■ **About this task**
Put every line of the data into a Markdown table with the columns "Row" and "Line," numbering each row and leaving out any blank lines.

* * * * *

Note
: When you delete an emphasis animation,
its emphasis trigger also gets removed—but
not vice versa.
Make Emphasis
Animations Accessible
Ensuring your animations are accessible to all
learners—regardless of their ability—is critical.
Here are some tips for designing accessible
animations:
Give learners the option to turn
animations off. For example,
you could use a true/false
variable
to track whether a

* * * * *

■ **Your response**
| Row | Line |
|---|---|
| 1 | Note |
| 2 | : When you delete an emphasis animation, |
| 3 | its emphasis trigger also gets removed—but |
| 4 | not vice versa. |
| 5 | Make Emphasis |
| 6 | Animations Accessible |
| 7 | Ensuring your animations are accessible to all |
| 8 | learners—regardless of their ability—is critical. |
| 9 | Here are some tips for designing accessible |
| 10 | animations: |
| 11 | Give learners the option to turn |
| 12 | animations off. For example, |
| 13 | you could use a true/false |
| 14 | variable |
| 15 | to track whether a |